Since it first appeared in English 500 years ago, the word “queer” has always meant something not normal, peculiar, or odd. In the late 1800s, the word was used to mean homosexual. In the decades since, the pejorative use of the “queer” flew around playgrounds and schools until the 1980s and 90s when spurred by the AIDS crisis and the Gay Rights Movement, the LGBT community began to embrace the word as a self-affirming umbrella term—synonymous with lesbian, gay, bisexual, and any and all variations. Since then, the use of “queer” has broadened to the point beyond a single meaning. For example, some people who identify as neither male nor female call themselves “genderqueer.” Even the “Q” in LGBTQ could stand for either “queer” or “questioning.”
Maurisa, an Operation Fresh Start alum, feels that “queer” fits her better than anything else. Her pronouns are she/they and are used interchangeably.
“I like queer because it's a very nuanced term,” they said, “And I think that's why it confuses people. But I kind of like that aspect, because it varies person to person. There's a question mark on what queer is, which is kind of the point.”
In the summer of 2022, Maurisa participated in OFS’s Conservation Academy to gain hands-on experience and skills in natural resources management. It was the start of her senior year at UW-Madison and she was having a hard time finding jobs and internships relevant to her Environmental Studies major. Their experience with Conservation Academy was beneficial for them both professionally and personally.
“Our crew was three women and two men,” recounted Maurisa, “Caroline [past Conservation Academy supervisor] would tell me, as a woman in conservation, that there are these men who we work with, who do kind of talk down [to women], maybe not intentionally, but it’s very patronizing, and hearing that from her [had] such a magnitude because she was such a smart woman and one of the most intelligent people that I knew. There's still a standard that you have to perform way better than everyone else all the time.”
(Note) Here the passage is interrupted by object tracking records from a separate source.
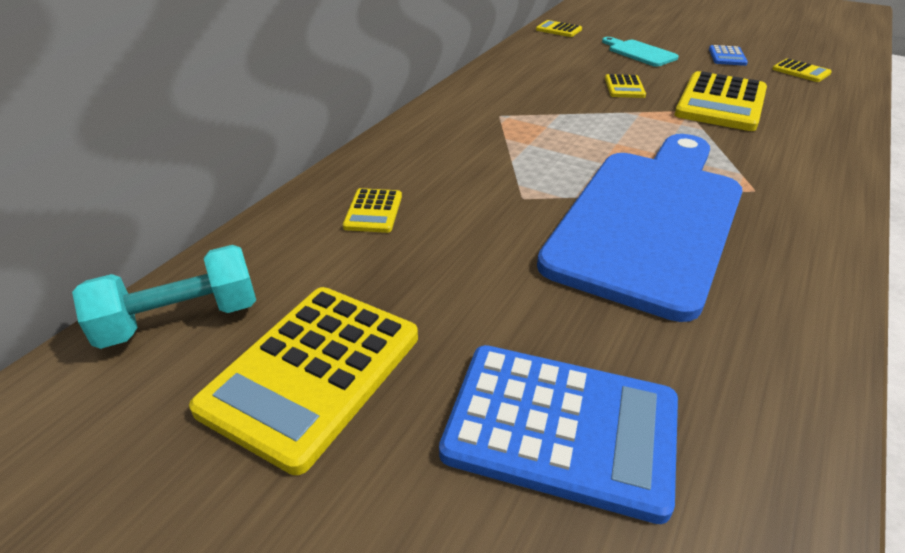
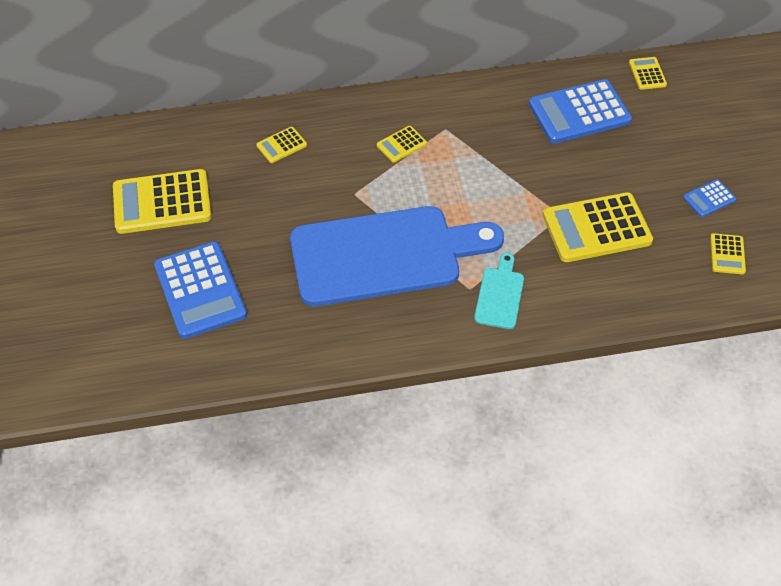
camera: 50 degrees right, 15 degrees up
turquoise dumbbell [72,245,256,349] -> none
turquoise cutting board [602,37,679,67] -> turquoise cutting board moved to [474,253,524,329]
yellow calculator [605,74,646,98] -> yellow calculator moved to [377,126,427,163]
none -> blue calculator [529,79,632,144]

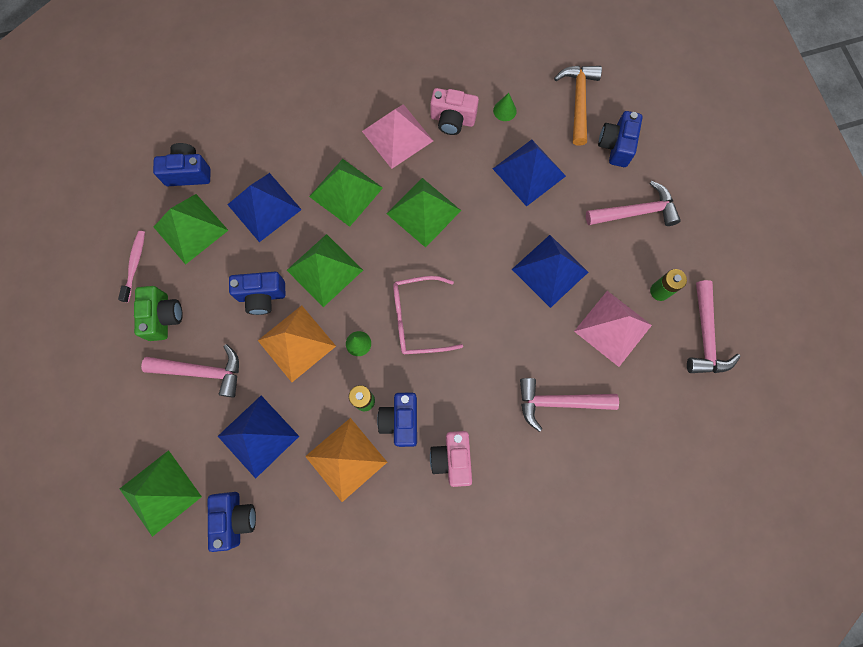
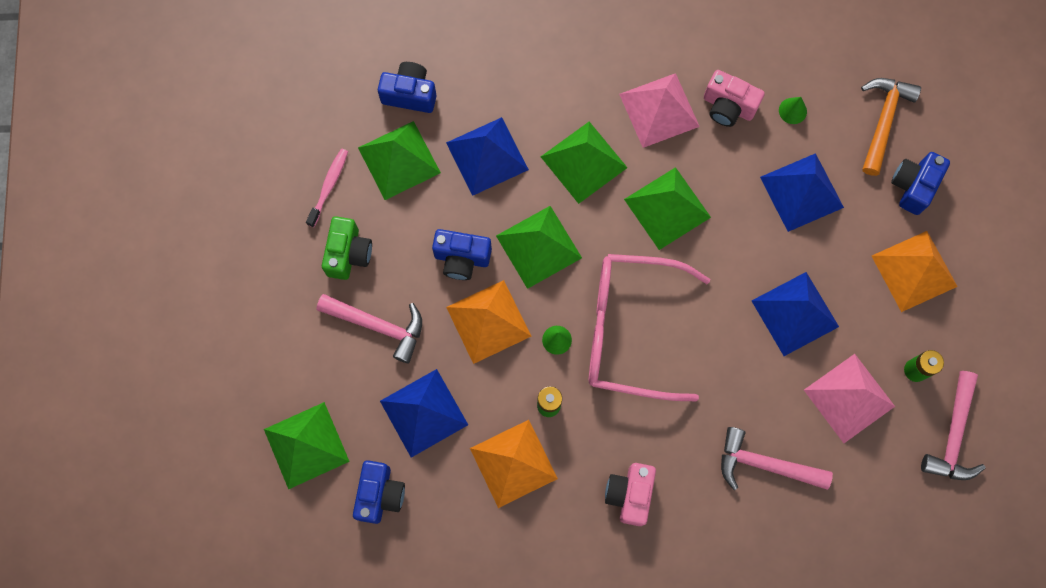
camera: 15 degrees right, 0 degrees up
blue camera [377,393,417,447] -> none
pink glasses [393,276,463,354] -> pink glasses [588,254,710,401], size x1.57
pink hammer [586,181,681,226] -> orange pyramid [872,231,958,312]

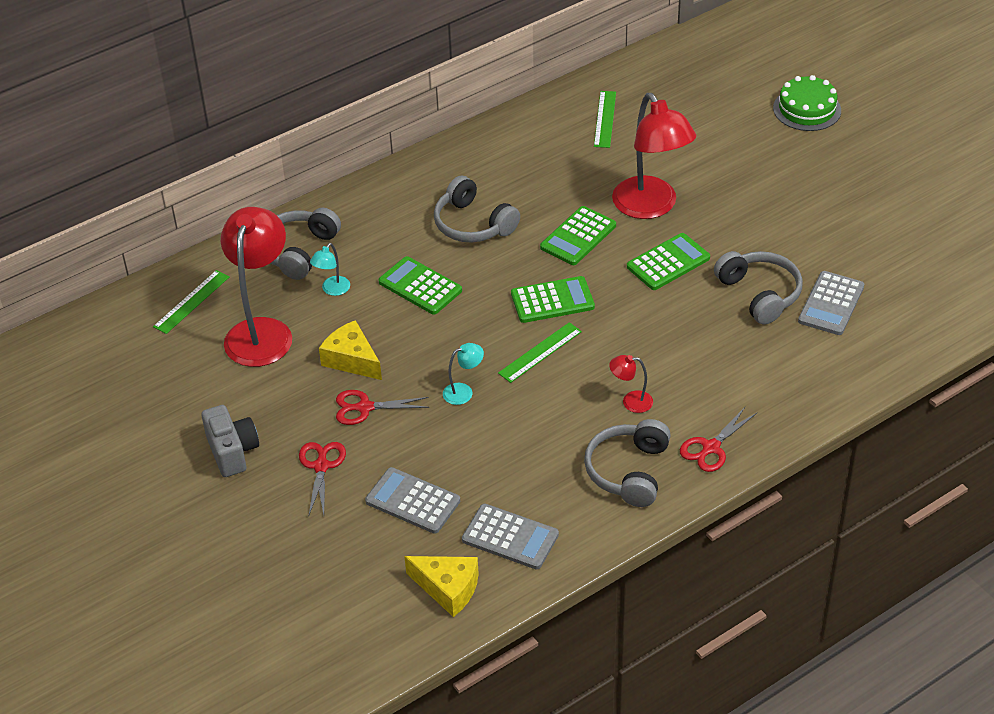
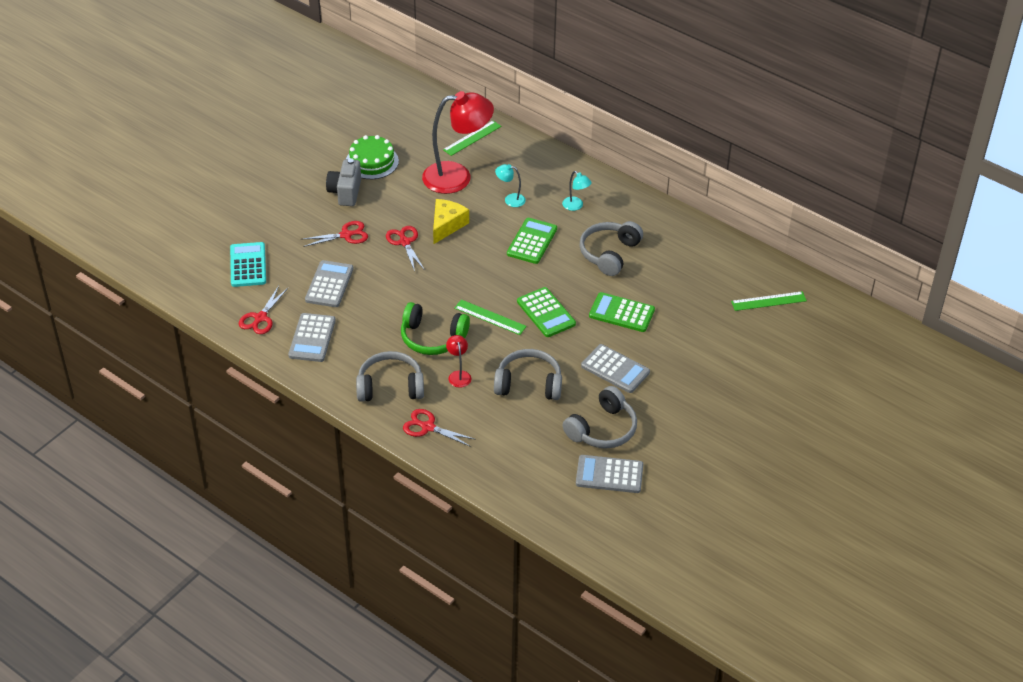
camera: 70 degrees right, 0 degrees up
green ruler [153,270,230,334] -> green ruler turned 60 degrees counterclockwise [443,120,501,156]
grey camera [202,405,259,477] -> grey camera turned 135 degrees clockwise [326,158,361,206]
grey headphones [271,208,341,280] -> grey headphones moved to [494,349,562,400]
yellow cheese [404,556,479,617] -> red scissors [239,286,288,334]
turquoise lamp [443,343,484,405] -> turquoise lamp moved to [562,171,592,211]
red lamp [612,93,696,219] -> none
green calculator [627,233,710,290] -> grey calculator [581,344,650,393]
green cake [773,75,841,131] -> green cake moved to [346,135,399,179]
none -> turquoise calculator [230,242,266,287]
none -> green headphones [401,302,470,355]

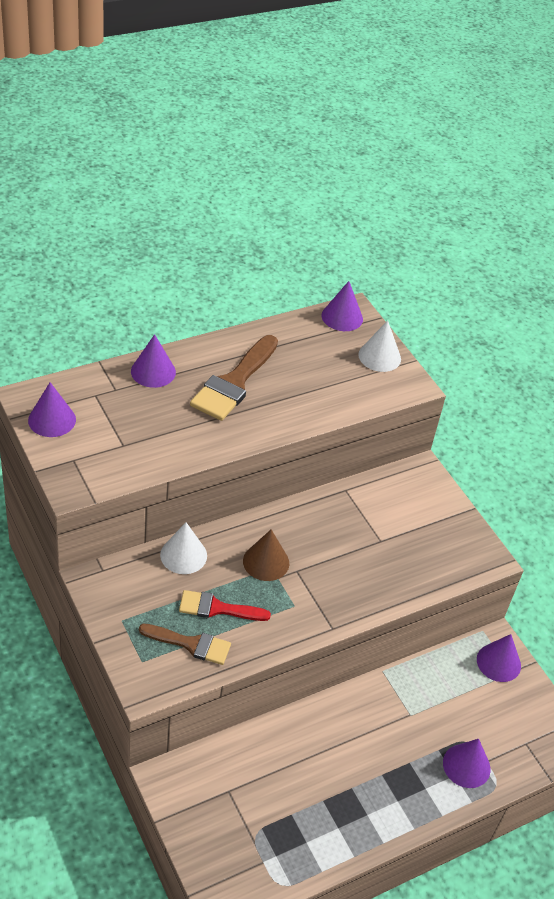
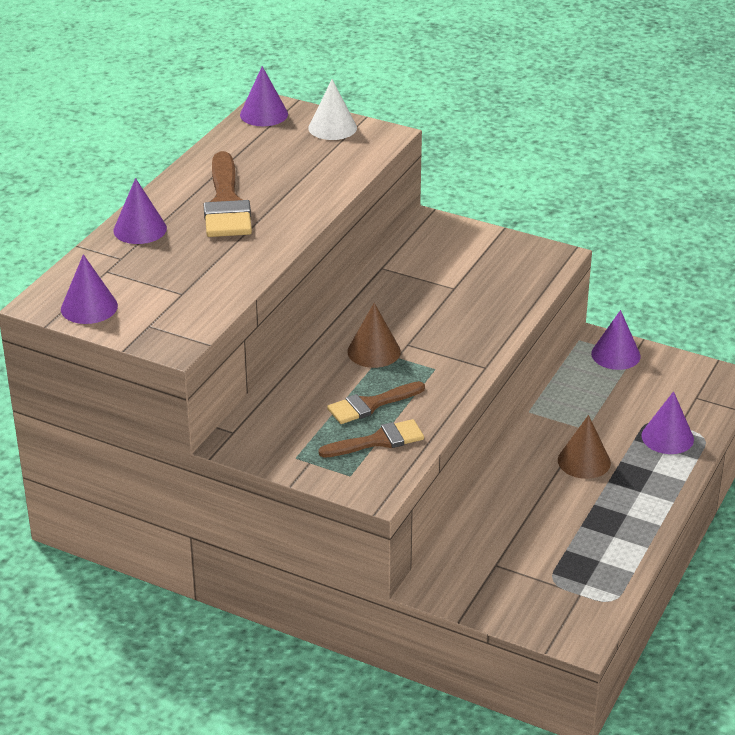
camera: 30 degrees left, 10 degrees down
white cone [160,522,207,574] -> none
red brush [179,590,271,621] -> brown brush [327,381,425,424]
none -> brown cone [558,415,611,479]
Caroline, center, Maurisa's Conservation Academy supervisor, with her crew in 2022
According to the U.S. Bureau of Labor Statistics, in the entire industry of agriculture, forestry, fishing, and hunting in 2022, only 28.3% of employed persons were women and 29% were Black, Asian, or Hispanic. In a 2022 Gallup poll, 22.1% of Generation Z respondents and 11.5% of Millennials self-identified as LGBTQ+, and that number rises yearly while older generations remain constant. Conservation is important to the LGBTQ+ community—the green stripe in the rainbow Pride flag symbolizes nature. And intersectionality, the interconnected nature of identities and how they combine to result in discrimination or privilege (Hispanic and gay versus white and gay), is at the heart of the LGBTQ+ community.
“I'm a big believer that accessibility plays a huge role in whether or not people who have multiple intersecting identities can be able to experience nature,” explained Maurisa, “I took a class [in college], Outdoors for All, and it very much highlighted the accessibility problems [of parks]. If you have a sign in one language, in English, that tells you who’s supposed to be there and who’s not. And it’s just a simple trail sign, you know, so I think there’s a lot of things that are taken for granted.”
After finishing Conservation Academy, Maurisa applied for OFS’s Conservation Gear Scholarship, made possible thanks to a generous donor, which awards $500 for gear such as boots and outerwear. In her essay, Maurisa stated, “My education in college, as well as the experience and education I received from Operation Fresh Start, has opened my eyes to how different communities interact with their environment, and how they cannot…Why visit a state park when most of the people who are also visiting do not look like you or have the same experiences as you? …I have privileged parts of my identity. But I am also a queer, plus-sized, Latina woman born into a low socio-economic household…I want to be able to represent a part of a community that has for so long been left on the sidelines.”
Cory Rich, left, and Maurisa, right, at her award ceremony for the Conservation Gear Scholarship
This past spring, Maurisa graduated from UW-Madison and currently works for Madison Audubon as a Prairie Partners intern. When asked about her career goals following college, she answered, “I want to definitely be a part of environmental education, being the person to foster positive relationships with people in the outdoors.”
When asked what green flags they look for in a workplace, Maurisa answered, “Definitely younger individuals. Not to say that I mind working with older individuals, but I feel like there's naturally a generational culture difference that older people can learn, but I just don't think it's as natural. And definitely people in positions of power at the organization who have diverse identities [versus] when I'm interviewing with a panel that's, like, three white-passing individuals and one woman.”
Like the evolution of the word queer, conservation and green spaces are slowly diversifying and accommodating more people thanks to the work of advocates and organizations. Young adults like Maurisa will ensure that purposeful, equitable change continues.
“Things just take time,” Maurisa said, “I'm a younger adult, like, I'm still figuring my stuff out, but it was ten times worse when I was younger. So I think really acknowledging that, in due time, things will fall into place. You'll find people who like to have you around, and you can't force that. Again, it'll fall into place.”